For the next few years at least, 3G networks will be under constant improvement and so one might ask (as Pat touches upon in his blog entry of September 30th), where can the 4G label be used and when is it relevant? If HSPA+ will be WiMAX's biggest competitor while LTE is in the works, where does 3G stop and 4G begin?
One possible answer to this question was suggested during the summit by Huawei USA's Wireless CTO Charlie Martin. During his keynote this morning, Mr. Martin stated, "The ITU will specify which technology is and isn't 4G, but there is no doubt that 3G is converging toward LTE. When it comes to 4G the emphasis has been on bandwidth... in our WiMAX launches we have not seen mobility as a factor. Most of our WiMAX launches are for bundled services that include VoIP and basic broadband offerings. So, for Huawei it's generally very clear to us. We don't get in many super-competitive situations [LTE vs. WiMAX deployments]. It's almost always very clear cut."

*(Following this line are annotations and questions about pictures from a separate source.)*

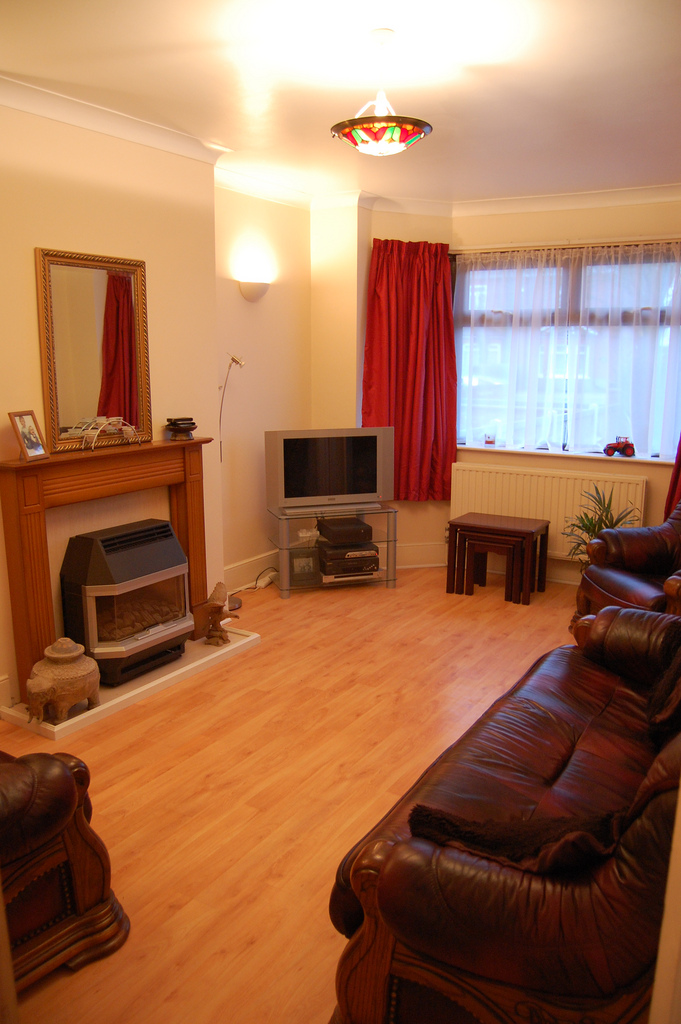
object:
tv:
[264, 427, 394, 517]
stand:
[267, 501, 399, 599]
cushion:
[586, 521, 675, 569]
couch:
[568, 495, 681, 635]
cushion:
[408, 803, 629, 874]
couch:
[327, 605, 681, 1024]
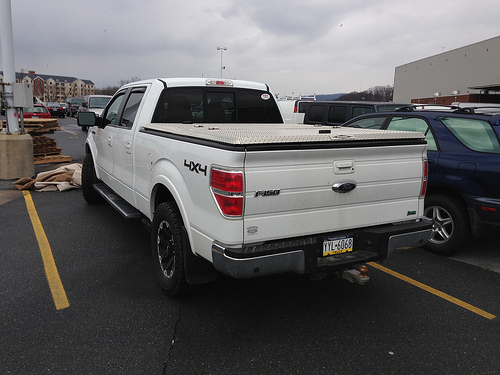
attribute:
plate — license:
[321, 235, 352, 257]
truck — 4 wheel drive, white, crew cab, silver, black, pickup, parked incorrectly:
[76, 75, 435, 298]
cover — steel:
[141, 120, 426, 148]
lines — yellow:
[20, 186, 68, 312]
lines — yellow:
[59, 125, 77, 137]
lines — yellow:
[364, 257, 497, 321]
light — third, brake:
[205, 78, 234, 90]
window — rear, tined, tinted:
[149, 84, 287, 126]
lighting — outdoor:
[215, 45, 227, 52]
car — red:
[13, 102, 52, 124]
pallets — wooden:
[2, 116, 63, 138]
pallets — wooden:
[28, 134, 74, 166]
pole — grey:
[1, 1, 23, 135]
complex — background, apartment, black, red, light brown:
[1, 69, 96, 108]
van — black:
[295, 98, 421, 135]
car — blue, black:
[322, 110, 500, 257]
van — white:
[271, 99, 316, 126]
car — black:
[44, 99, 67, 119]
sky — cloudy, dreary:
[2, 1, 500, 95]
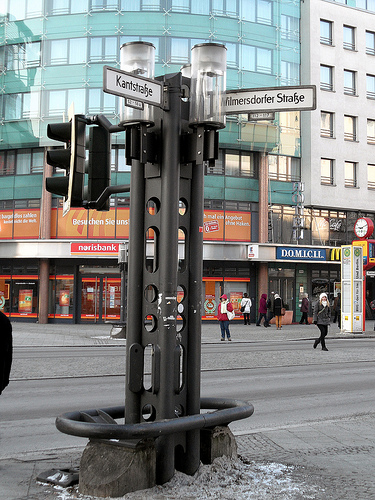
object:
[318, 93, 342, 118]
ground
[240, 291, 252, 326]
people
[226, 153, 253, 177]
windows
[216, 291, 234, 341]
person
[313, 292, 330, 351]
person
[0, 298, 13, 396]
person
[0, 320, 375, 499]
road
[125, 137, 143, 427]
pole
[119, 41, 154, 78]
street light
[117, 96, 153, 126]
street light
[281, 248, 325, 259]
building sign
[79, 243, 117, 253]
building sign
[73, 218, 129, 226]
building sign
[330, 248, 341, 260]
logo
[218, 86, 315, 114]
sign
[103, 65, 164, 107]
sign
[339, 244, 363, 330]
sign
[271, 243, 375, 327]
business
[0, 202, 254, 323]
business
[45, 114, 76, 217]
light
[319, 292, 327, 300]
hat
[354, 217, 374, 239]
clock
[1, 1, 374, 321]
building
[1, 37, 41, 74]
windows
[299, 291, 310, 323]
person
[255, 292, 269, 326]
person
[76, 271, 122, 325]
windows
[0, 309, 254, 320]
border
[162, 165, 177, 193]
metal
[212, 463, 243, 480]
snow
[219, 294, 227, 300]
hat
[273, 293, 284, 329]
person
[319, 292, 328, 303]
head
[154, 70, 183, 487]
pole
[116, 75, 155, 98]
foreign language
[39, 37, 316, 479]
metal contraption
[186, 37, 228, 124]
light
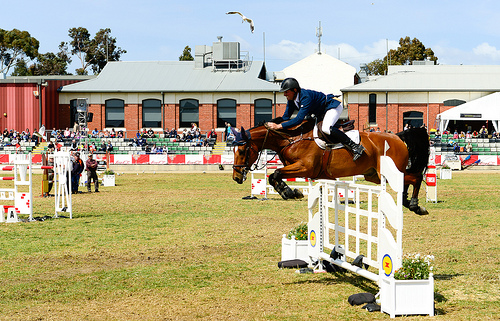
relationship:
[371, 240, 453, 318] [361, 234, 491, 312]
planter with flowers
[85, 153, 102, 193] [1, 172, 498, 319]
person on field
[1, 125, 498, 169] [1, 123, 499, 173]
seating for spectators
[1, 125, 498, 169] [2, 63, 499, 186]
seating in arena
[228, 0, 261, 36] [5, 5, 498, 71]
seabird in air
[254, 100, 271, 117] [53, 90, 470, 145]
window on building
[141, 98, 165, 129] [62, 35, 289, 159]
window on building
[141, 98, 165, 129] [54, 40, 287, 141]
window on building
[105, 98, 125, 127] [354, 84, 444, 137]
window on building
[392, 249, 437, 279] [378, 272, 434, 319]
flowers in planter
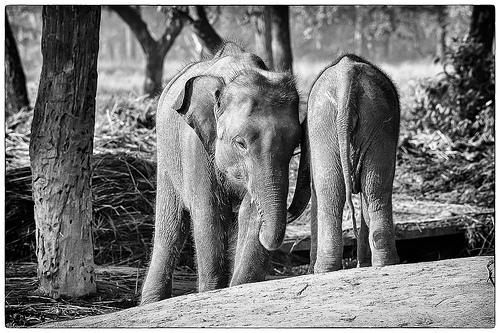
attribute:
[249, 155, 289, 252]
trunk — baby, elephant, curled under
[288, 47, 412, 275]
elephant — facing away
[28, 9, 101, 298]
tree — grey and white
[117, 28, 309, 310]
elephant — facing camera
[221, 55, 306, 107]
baby hair — fuzzy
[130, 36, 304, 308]
elephant — small, hairy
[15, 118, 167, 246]
straw — pile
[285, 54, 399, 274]
elephant — large, grey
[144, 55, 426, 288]
elephants — baby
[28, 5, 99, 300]
trunk — tree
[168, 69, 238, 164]
ear — curled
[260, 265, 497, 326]
hill — small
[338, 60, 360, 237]
tail — long, thin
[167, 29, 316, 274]
elephant — baby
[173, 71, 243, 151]
ear — elephant, folded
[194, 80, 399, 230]
elephants — standing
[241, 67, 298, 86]
hair — sticking out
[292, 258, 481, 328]
ground — dirt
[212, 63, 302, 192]
elephant head — baby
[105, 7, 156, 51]
branch — tree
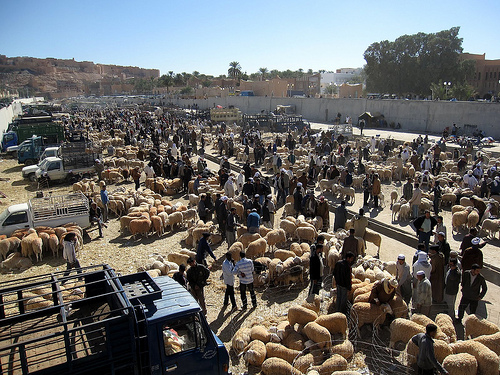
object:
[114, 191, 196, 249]
sheep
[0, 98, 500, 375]
market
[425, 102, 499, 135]
wall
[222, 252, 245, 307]
person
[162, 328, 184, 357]
clothes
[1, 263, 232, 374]
truck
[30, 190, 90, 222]
cage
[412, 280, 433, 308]
shirt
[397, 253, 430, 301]
hats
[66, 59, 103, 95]
mountain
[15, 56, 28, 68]
rocks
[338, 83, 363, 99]
building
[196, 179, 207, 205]
people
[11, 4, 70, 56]
sky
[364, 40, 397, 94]
trees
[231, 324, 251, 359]
herd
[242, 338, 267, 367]
sheep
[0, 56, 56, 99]
hills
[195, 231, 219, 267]
man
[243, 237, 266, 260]
herd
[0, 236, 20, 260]
sheep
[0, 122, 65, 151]
truck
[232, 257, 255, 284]
shirt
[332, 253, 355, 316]
man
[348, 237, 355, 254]
brown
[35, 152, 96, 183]
truck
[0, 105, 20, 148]
fence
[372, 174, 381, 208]
people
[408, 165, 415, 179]
sheep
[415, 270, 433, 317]
men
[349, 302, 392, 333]
sheep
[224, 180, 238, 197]
shirt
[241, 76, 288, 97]
building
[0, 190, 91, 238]
truck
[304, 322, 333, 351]
sheep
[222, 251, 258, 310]
couple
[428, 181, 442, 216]
people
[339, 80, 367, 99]
houses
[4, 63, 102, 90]
distance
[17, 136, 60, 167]
trucks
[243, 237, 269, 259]
sheep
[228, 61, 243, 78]
trees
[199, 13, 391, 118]
background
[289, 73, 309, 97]
buildings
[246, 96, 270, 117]
fence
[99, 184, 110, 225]
crowd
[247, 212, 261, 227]
shirt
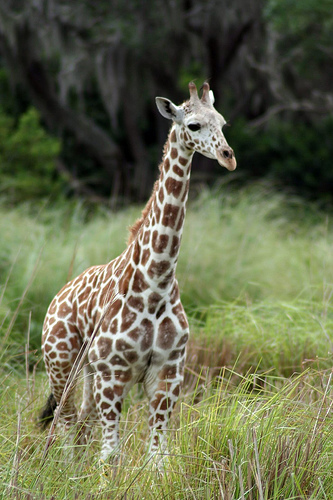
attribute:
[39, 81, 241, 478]
giraffe — white, brown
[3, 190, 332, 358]
weeds — tall, dried, green, brown, bright green, large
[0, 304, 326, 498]
grass — tall, green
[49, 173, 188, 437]
spots — brown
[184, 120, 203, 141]
eye — black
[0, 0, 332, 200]
trees — leafless, ghostly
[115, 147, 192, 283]
neck — long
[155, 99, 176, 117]
ear — long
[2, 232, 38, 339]
bud — green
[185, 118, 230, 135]
eyes — large, black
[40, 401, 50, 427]
hair — black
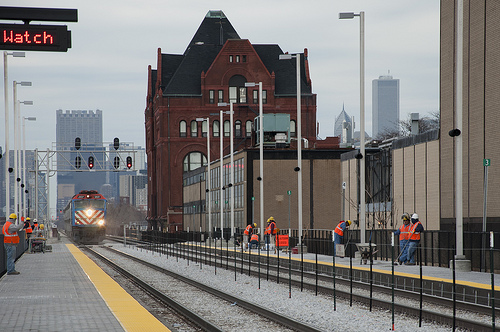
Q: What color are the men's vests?
A: Orange.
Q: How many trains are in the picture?
A: One.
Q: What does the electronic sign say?
A: Watch.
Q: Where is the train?
A: On the tracks.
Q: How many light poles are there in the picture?
A: Eleven.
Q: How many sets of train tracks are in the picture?
A: Two.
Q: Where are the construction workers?
A: On the platform.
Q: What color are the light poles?
A: White.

Perhaps the view from the executive summit is still somewhat cloudy.
What caught my eye was the Asus announcement that they are adding 3.75G wireless to their new laptops due out in October 2008. They state download rates of 7.2 Mbit/s and upload rates of 2 Mbit/s which is very good, but it is really just HSUPA technology so why not just call it that. Maybe it is not as elegant as 3.75G.
It took a very long time to develop systems from 2G to 3G, so I can see why we have the 2.5G but anything beyond that is getting carried away in my book. But I guess it is progress as long as the numbers keep getting larger!